Sunday, 26 August 2012

THE FINAL FRONTIER - NEIL ARMSTRONG: 1930 - 2012...


It's a curious paradox of time that past events can seem, at the point of recollection, both recent and long ago at almost the same moment.  I'm not quite sure how the process works, I only know that it does.  Perhaps when remembering something, one's memory leaps right back to the event, making it seem as fresh and immediate as when it first happened.  Then the intervening years instantly resurface in the mind's eye, shifting the focus and thereby placing events in their proper perspective, time-wise.  All this transpires in a split-second of course, creating the illusion of experiencing two diametrically-opposing sensations simultaneously.  Does that make any sense?

Regardless, New Year's Eve (Hogmanay), 1970, seems like only a short time back (despite being a lifetime away) when I look at my AIRFIX APOLLO LUNAR EXCURSION MODULE, which I first acquired shortly before (or maybe even on) that December 31st of 42 years ago.  Of course, I no longer own my original one, but rather a re-issue from the early '90s.  Fortunately, unlike more recent re-releases, this one features the original box art from the '70s.

I recall, while my parents prepared for the unlikely arrival of any 'First Footers' on the stroke of midnight, putting the finishing touches to my LEM and sitting it atop the sideboard behind the settee.  Let me tell you something about that sideboard.  Not that I imagine you'll be interested, but the past weighs heavily on my mind and I suddenly feel compelled to unburden my soul.  (As Poe would put it.)

I had grown up with that sideboard; it had been in every house I remembered (I was then in my fourth house and had only just turned 12), and it was a main feature of our living-room.  Several years and yet another house later, either when I was out at work one day or living down in Southsea for a few months, my parents acquired new display units for either side of the fireplace and gave the sideboard to a relative.  When I returned it was gone - without me ever getting to bid it farewell.
Yup, that carpet certainly needs hoovering

A couple of years on, we moved to yet another house, the first I'd ever been in without the sideboard.  Four years later, we returned to the house from which we'd flitted, and - six years after that - I bought the sideboard back from the relative and installed it in my back room, where it now sits just to the side of me as I type.  (That's why it's called a sideboard.)  At around the same time, I also acquired a replacement Airfix Lunar Module, and you can be sure that, when I finally get around to building and painting it, I'll display it on top of the aforementioned item of furniture - just as I did those many years ago.

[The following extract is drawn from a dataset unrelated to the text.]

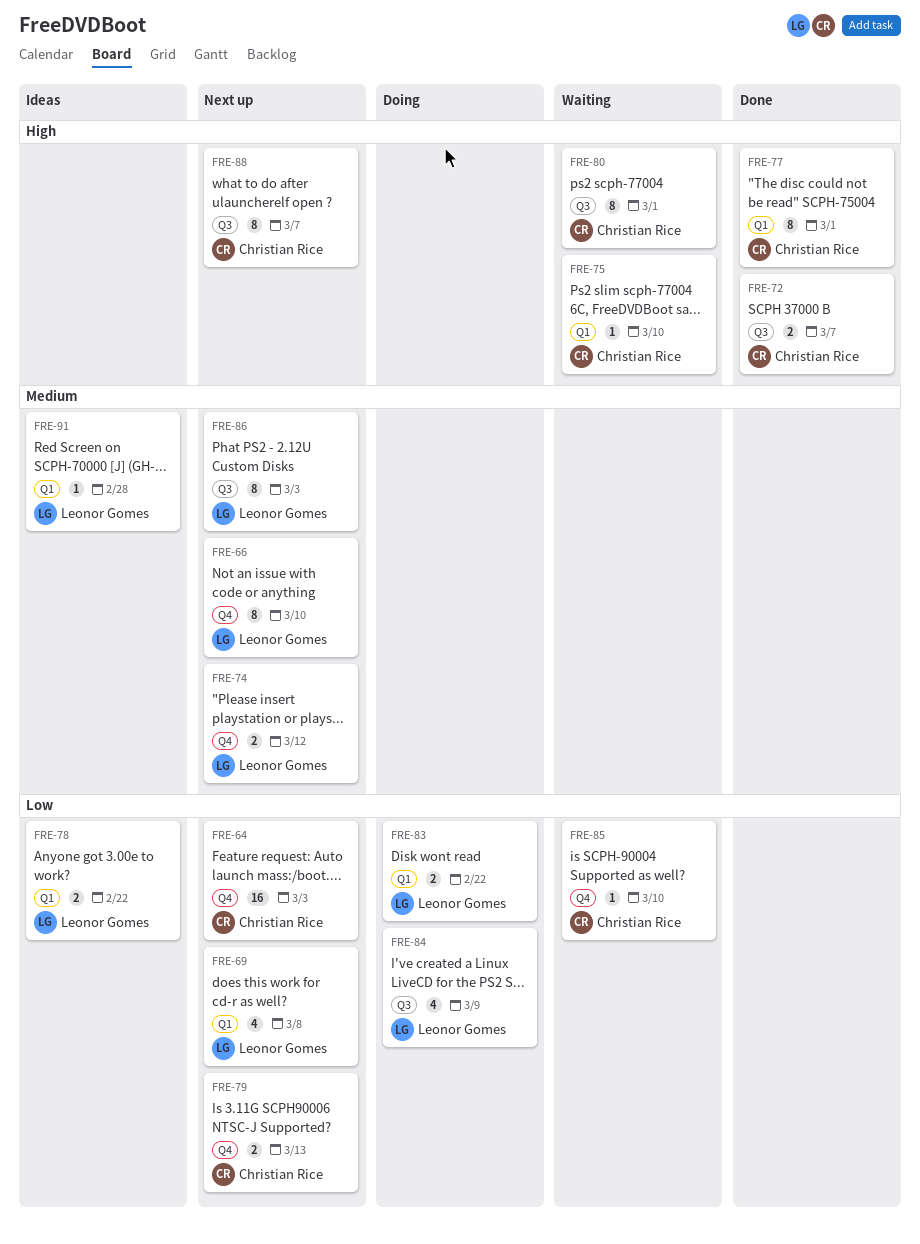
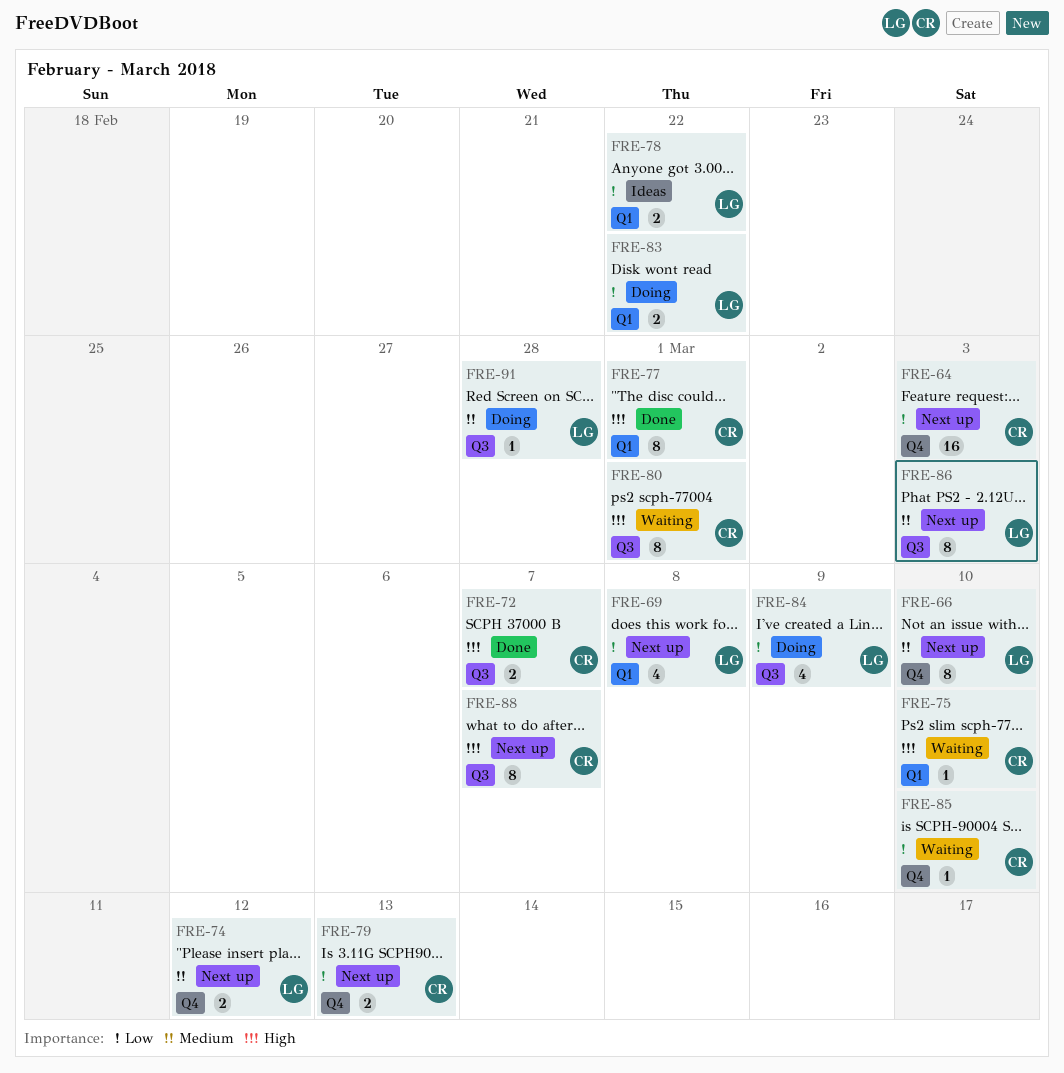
FRE-91, status: Ideas -> Doing
FRE-91, label: Q1 -> Q3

However, believe it or not, I didn't start this post with the intention of discussing sideboards, regardless of how enthralled by the topic you may be.  (No?  What's wrong with you?)  It was astronaut NEIL ARMSTRONG's passing that prompted me to put digit to keyboard.  In 1969, the year that Neil first set foot on the surface of the moon, he was only a relatively young man of around 38 or so.  (That's quite a bit younger than I am now.)  40-odd years later, the man is gone and I find myself amazed at just how recent the events of 1969 suddenly, for the moment, appear to me.

One day, when I finally build that LEM, I'll no doubt recall three things.  Firstly, Neil's historic achievement back in 1969.  Secondly, that particular New Year's Eve of 1970 and my original Lunar Module sitting atop the sideboard.  And, thirdly, just how fleeting time is and how, nowadays, there never seems to be enough of it.  I've still got quite a few unbuilt model kits to assemble before I'm ready to take that "giant leap" into "the final frontier".

I suppose I'd better get started on them pretty darn soon.

******

In memory of NEIL ARMSTRONG.
August 5th, 1930 - August 25th, 2012.

2 comments:

  1. Now thats a sideboard Kid! Me and the Missus has=d something similar in North Wales circa 1984. I love the collection on top! A Mego batmobile no less and who's that? Vampirella! Yay! Like the dedication to Neil Armstrong too.

    ReplyDelete
  2. Actually, it's not a Mego Batmobile, W, it's a Johnny Lightning 1960s comicbook Batmobile, but it is a stoater! As is Vampirella.